When overlayed with the licensing requirements and controls for the production, possession, storage, supply, and import/export of Schedule 1 agents such as cannabinoids, the challenges are clear. A recent vendor selection exercise to identify a GMP CDMO with a schedule 1 controlled drugs license and the required technical manufacturing capability, lead to a pool of one. While this at least gave us a single way forward, this is a high risk and highly undesirable position to be in. In addition, identifying suitable third-party specialist service providers who also possessed appropriate licences added significant time delays to the project plan. It is our view that under the current licensing requirements, pharmaceutical development of schedule 1 drugs such as cannabinoids is disproportionately challenging.
Two previous reviews conducted in 20171 and 20192 of these difficulties have been conducted by the Advisory Council for the Misuse of Drugs (ACMD) which made a number of extremely useful recommendations which were never adopted by the Home Office. Of particular note is the concept of rescheduling a compound to a temporary “research schedule’ with reduced requirements for the purpose of clinical evaluation. If clinical research continues, this status can be maintained but if trials fail then the compound would revert to Schedule 1. Should a compound get as far as product registration then the legal status of the resulting marketed medicine would be determined in the usual manner.
In the light of our new regulatory environment post-Brexit and our proposal for the MHRA to undertake controlled drug licensing decisions for products with medicinal use we strongly urge that the ACMD recommendations are reviewed again alongside industry consultation and implemented as soon as possible.

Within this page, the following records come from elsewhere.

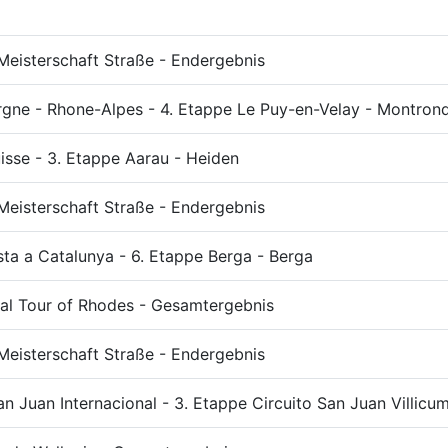
Meisterschaft Straße - Endergebnis
gne - Rhone-Alpes - 4. Etappe Le Puy-en-Velay - Montron
isse - 3. Etappe Aarau - Heiden
Meisterschaft Straße - Endergebnis
ista a Catalunya - 6. Etappe Berga - Berga
nal Tour of Rhodes - Gesamtergebnis
Meisterschaft Straße - Endergebnis
an Juan Internacional - 3. Etappe Circuito San Juan Villicum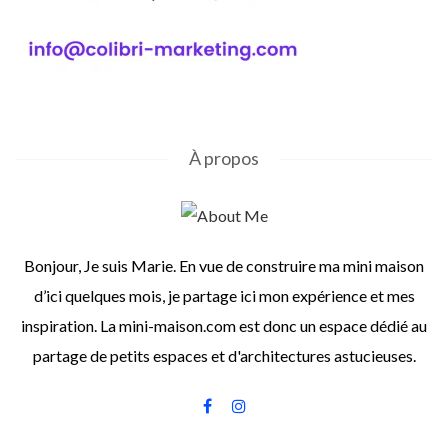
À propos
Bonjour, Je suis Marie. En vue de construire ma mini maison
d’ici quelques mois, je partage ici mon expérience et mes
inspiration. La mini-maison.com est donc un espace dédié au
partage de petits espaces et d'architectures astucieuses.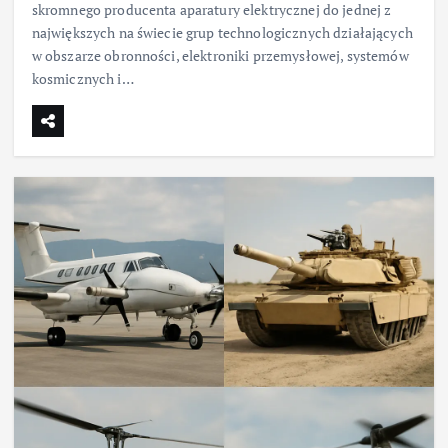
skromnego producenta aparatury elektrycznej do jednej z
największych na świecie grup technologicznych działających
w obszarze obronności, elektroniki przemysłowej, systemów
kosmicznych i…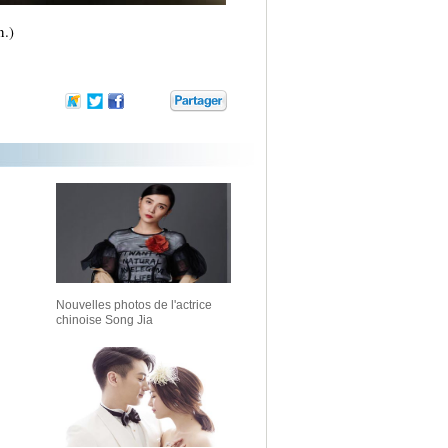
n.)
Nouvelles photos de l'actrice
chinoise Song Jia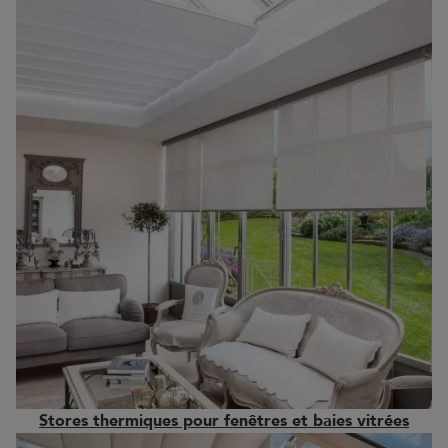
Stores thermiques pour fenêtres et baies vitrées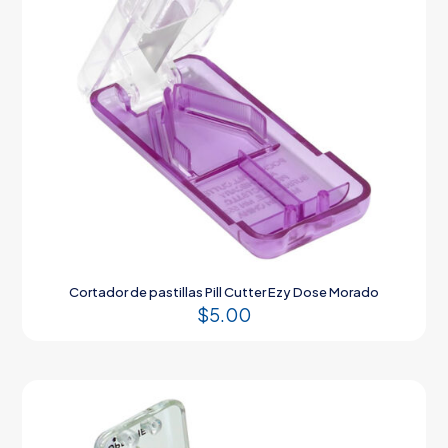
Cortador de pastillas Pill Cutter Ezy Dose Morado
$
5.00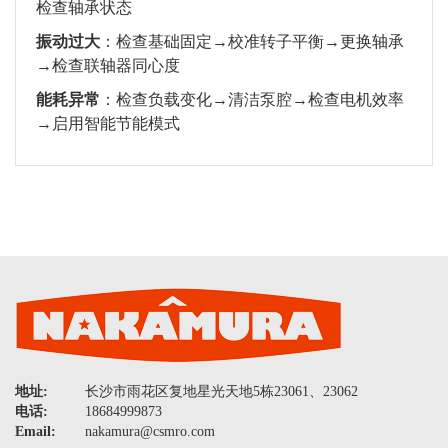
检查轴承状态
振动过大
：检查基础固定→校准转子平衡→更换轴承
→检查联轴器同心度
能耗异常
：检查负载变化→清洁泵腔→检查电机效率
→启用智能节能模式
地址:
长沙市雨花区复地星光天地5栋23061、23062
电话:
18684999873
Email:
nakamura@csmro.com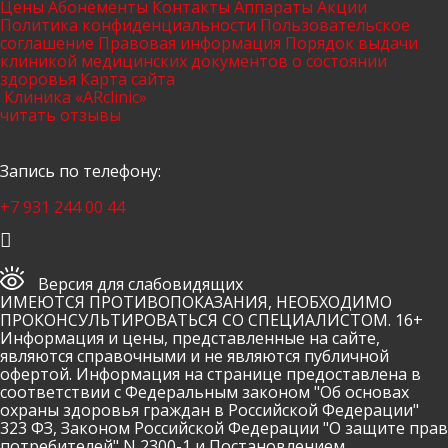
Цены
Абонементы
Контакты
Аппараты
Акции
Политика конфиденциальности
Пользовательское
соглашение
Правовая информация
Порядок выдачи
клиникой медицинских документов о состоянии
здоровья
Карта сайта
Клиника «ARclinic»
читать отзывы
Запись по телефону:
+7 931 244 00 44
Версия для слабовидящих
ИМЕЮТСЯ ПРОТИВОПОКАЗАНИЯ, НЕОБХОДИМО
ПРОКОНСУЛЬТИРОВАТЬСЯ СО СПЕЦИАЛИСТОМ. 16+
Информация и цены, представленные на сайте,
являются справочными и не являются публичной
офертой. Информация на странице предоставлена в
соответствии с Федеральным законом "Об основах
охраны здоровья граждан в Российской Федерации"
323 ФЗ, Законом Российской Федерации "О защите прав
потребителей" N 2300-1 и Постановлением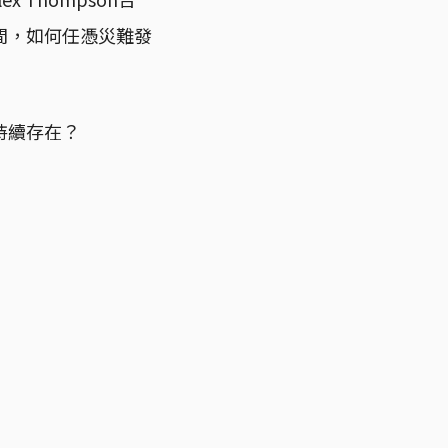
間，如何任憑災難發
持續存在？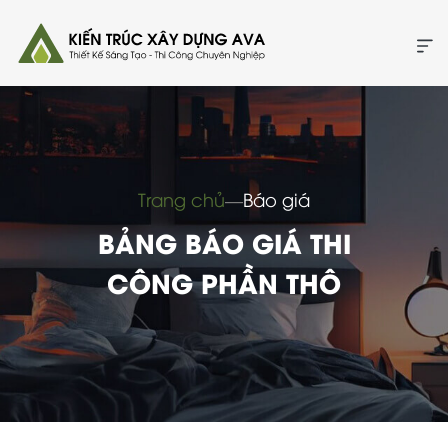
Trang chủ
―
Báo giá
BẢNG BÁO GIÁ THI
CÔNG PHẦN THÔ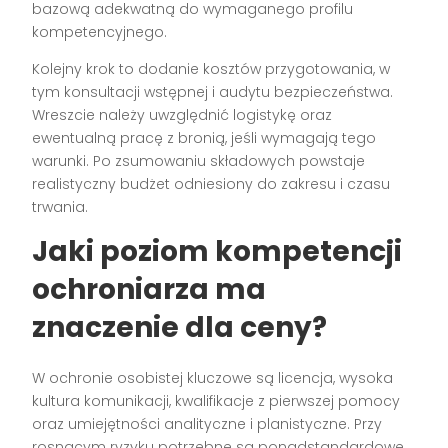
bazową adekwatną do wymaganego profilu
kompetencyjnego.
Kolejny krok to dodanie kosztów przygotowania, w
tym konsultacji wstępnej i audytu bezpieczeństwa.
Wreszcie należy uwzględnić logistykę oraz
ewentualną pracę z bronią, jeśli wymagają tego
warunki. Po zsumowaniu składowych powstaje
realistyczny budżet odniesiony do zakresu i czasu
trwania.
Jaki poziom kompetencji
ochroniarza ma
znaczenie dla ceny?
W ochronie osobistej kluczowe są licencja, wysoka
kultura komunikacji, kwalifikacje z pierwszej pomocy
oraz umiejętności analityczne i planistyczne. Przy
rosnącym ryzyku potrzebne są ponadstandardowe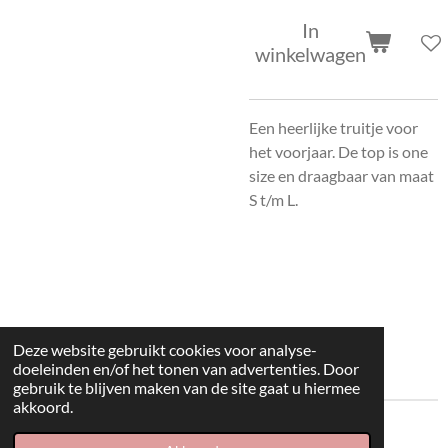
In
winkelwagen
Een heerlijke truitje voor
het voorjaar. De top is one
size en draagbaar van maat
S t/m L.
Deze website gebruikt cookies voor analyse-
doeleinden en/of het tonen van advertenties. Door
gebruik te blijven maken van de site gaat u hiermee
akkoord.
© 2022 kleding huisje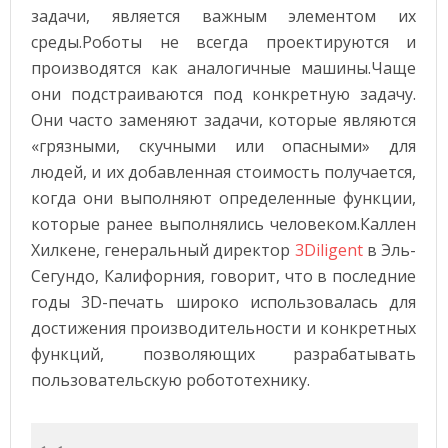
задачи, является важным элементом их
среды.Роботы не всегда проектируются и
производятся как аналогичные машины.Чаще
они подстраиваются под конкретную задачу.
Они часто заменяют задачи, которые являются
«грязными, скучными или опасными» для
людей, и их добавленная стоимость получается,
когда они выполняют определенные функции,
которые ранее выполнялись человеком.Каллен
Хилкене, генеральный директор
3Diligent
в Эль-
Сегундо, Калифорния, говорит, что в последние
годы 3D-печать широко использовалась для
достижения производительности и конкретных
функций, позволяющих разрабатывать
пользовательскую робототехнику.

Under the current licensing requirements, pharmaceutical development of schedule 1 drugs such as cannabinoids is disproportionately challenging.
A better way
In our proposal, we suggest that the MHRA is well placed to take over the licensing of controlled substances with potential medicinal use for the following reasons.
The MHRA’s mission statement is to provide a leading role in protecting and improving public health and supports innovation through scientific research and development. They are a world-renowned and respected regulatory authority which has previously been a “go-to” lead agency (rapporteur) within Europe to oversee the evaluation of medicine applications; a now defunct role since Brexit.
Furthermore, the MHRA is already set-up to audit, inspect and license within the highly regulated environment of Human Clinical Trials. They have the prerequisite knowledge of the complexity of drug development to be able to grant the appropriate license to the sponsor at the appropriate time point. There are already mechanisms in place such as Scientific Advice in which a sponsor can explain in full their scientific data and development and regulatory approach in which controlled drug licensing decisions can be made.
We believe that with relatively small changes to the legislation and regulatory framework that the UK’s already well-established R&D environment can benefit for becoming the “go-to” home for over 100 ongoing clinical studies with cannabinoids and many more clinical studies for other schedule 1 controlled substances (e.g. LSD, MDMA, Psilocybin) which are currently of high scientific and clinical interest.